Edit the lines below so that "elevation (m)" becomes "altitude (m)", and leave everything else unchanged. Omit the picture from your answer.

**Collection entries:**

.....

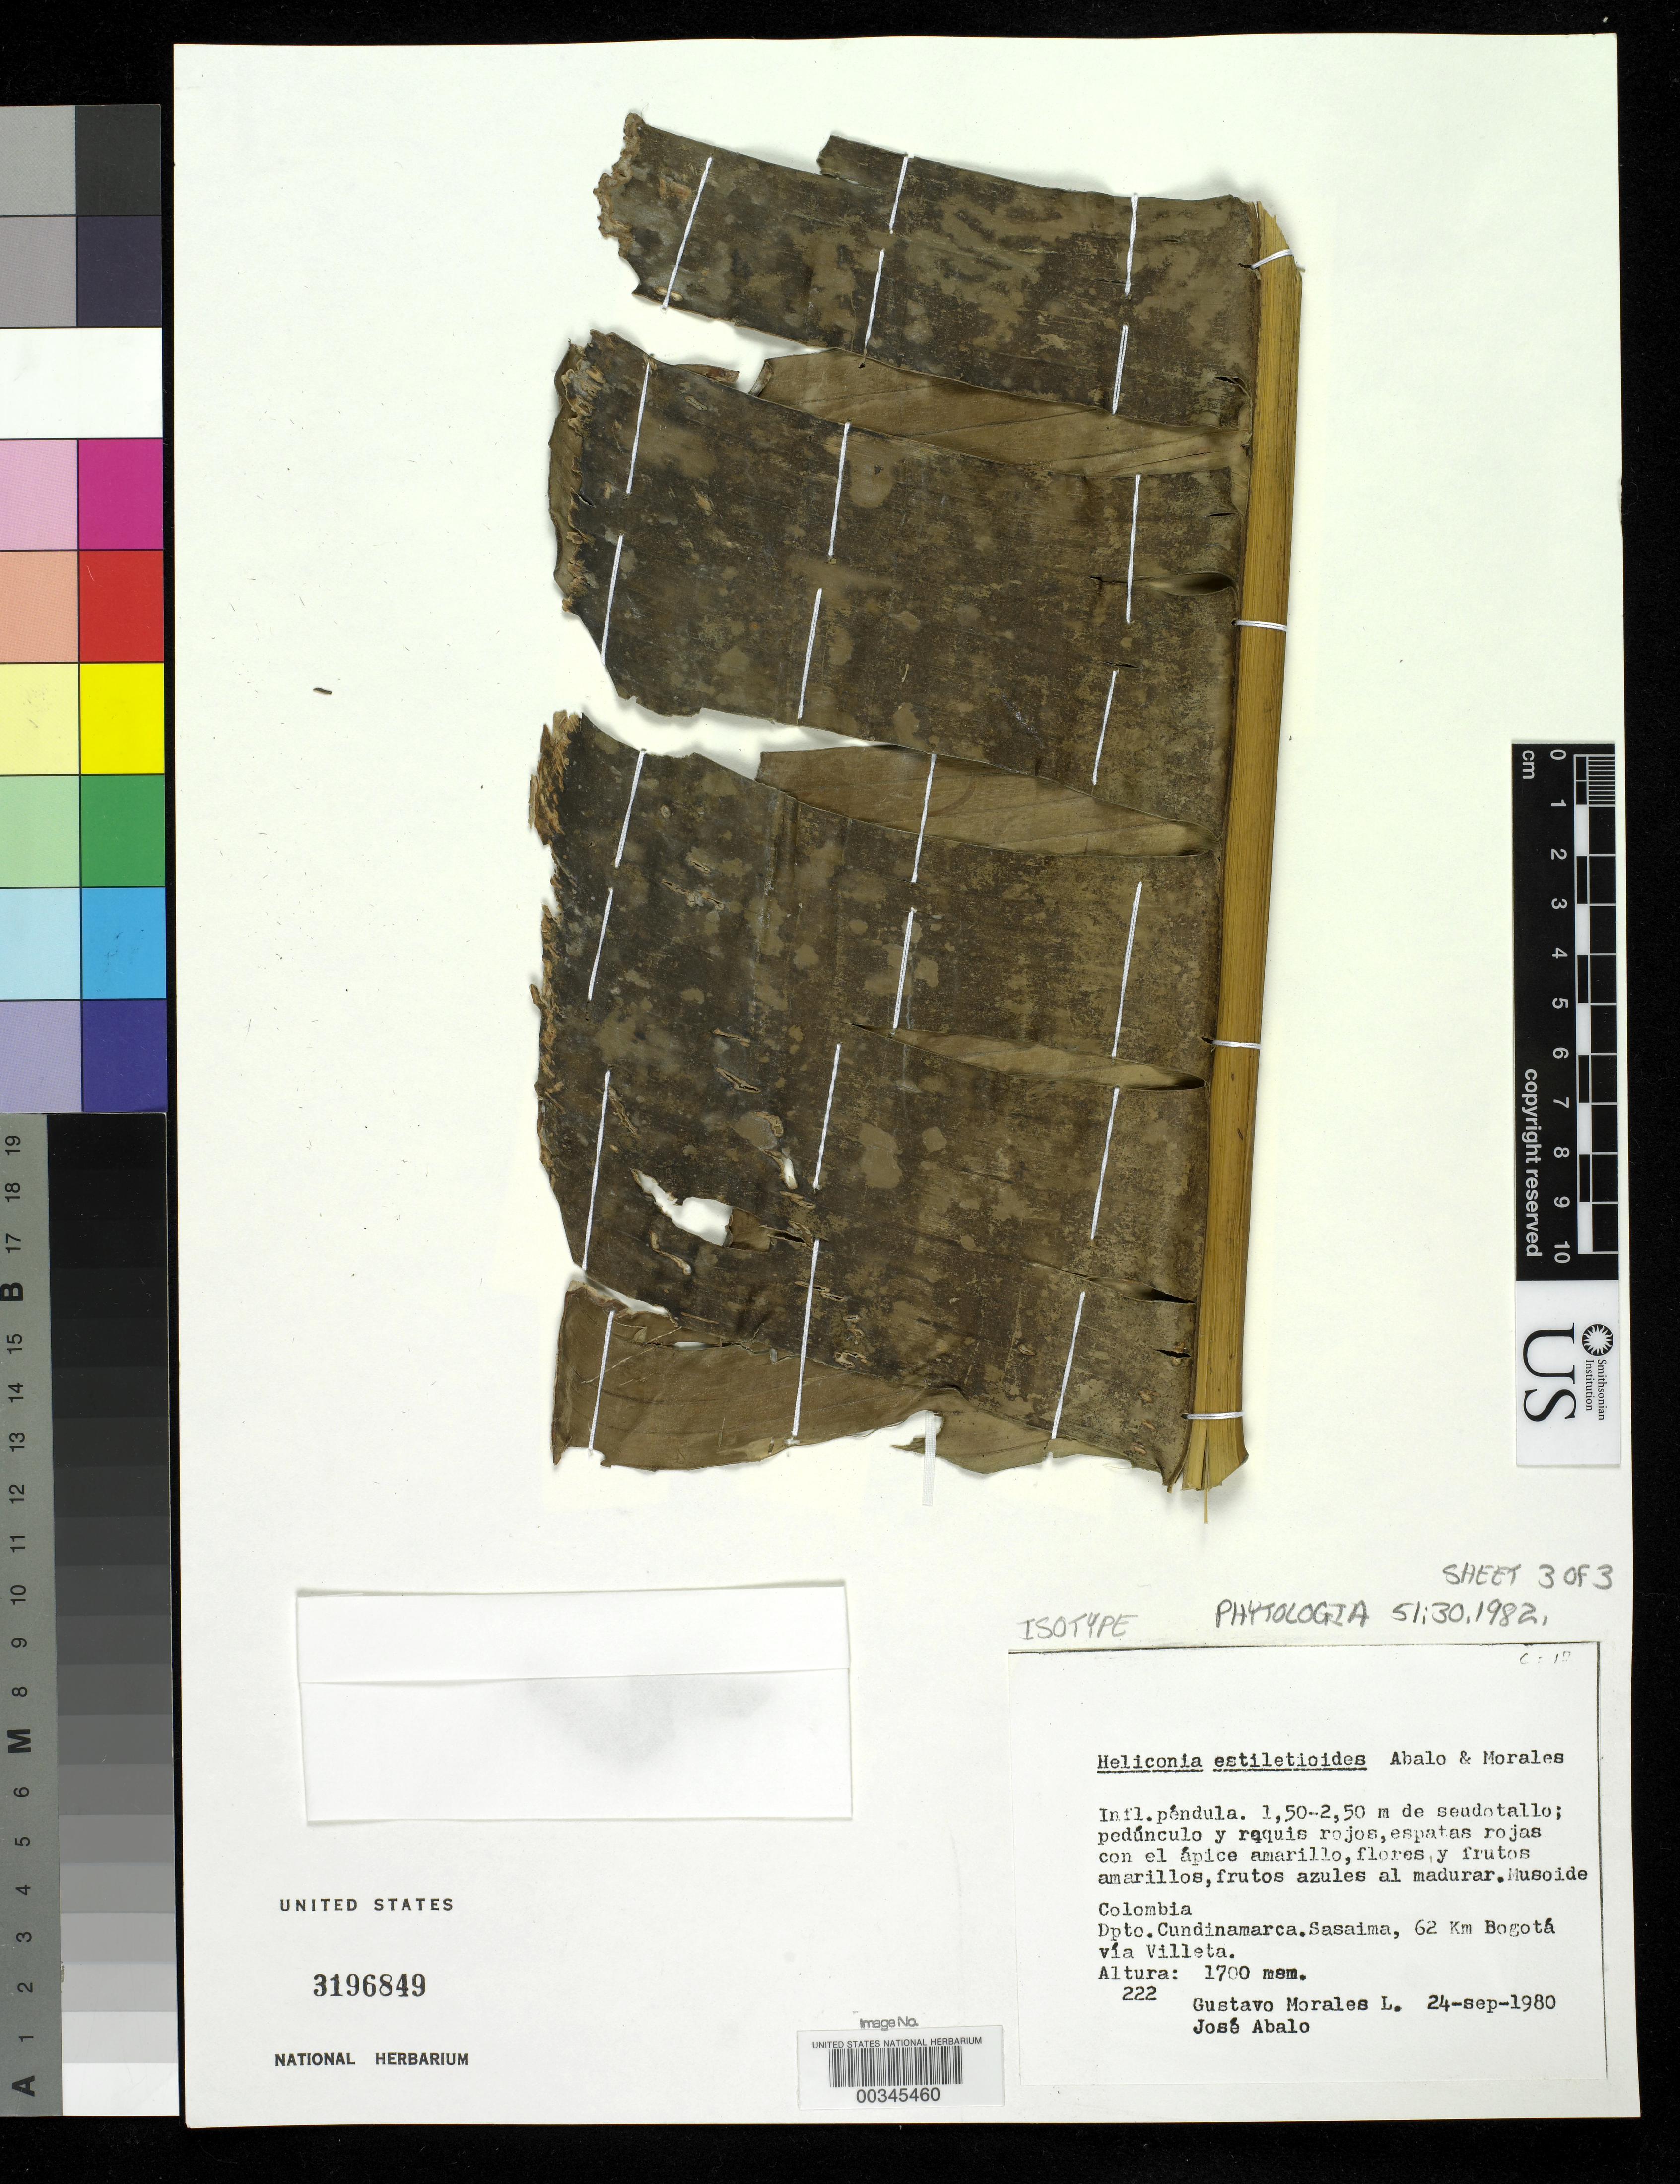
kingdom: Plantae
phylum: Tracheophyta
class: Liliopsida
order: Zingiberales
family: Heliconiaceae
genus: Heliconia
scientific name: Heliconia estiletioides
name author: Abalo & G. Morales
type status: Isotype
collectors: G. Morales L. & J. E. Abalo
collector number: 222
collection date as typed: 24 Sep 1980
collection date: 1980-09-24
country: Colombia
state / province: Cundinamarca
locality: Sasaima, 62 km Bogota via Villeta.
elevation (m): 1700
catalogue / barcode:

.....

**SOLUTION FOR THIS TASK:**
kingdom: Plantae
phylum: Tracheophyta
class: Liliopsida
order: Zingiberales
family: Heliconiaceae
genus: Heliconia
scientific name: Heliconia estiletioides
name author: Abalo & G. Morales
type status: Isotype
collectors: G. Morales L. & J. E. Abalo
collector number: 222
collection date as typed: 24 Sep 1980
collection date: 1980-09-24
country: Colombia
state / province: Cundinamarca
locality: Sasaima, 62 km Bogota via Villeta.
altitude (m): 1700
catalogue / barcode:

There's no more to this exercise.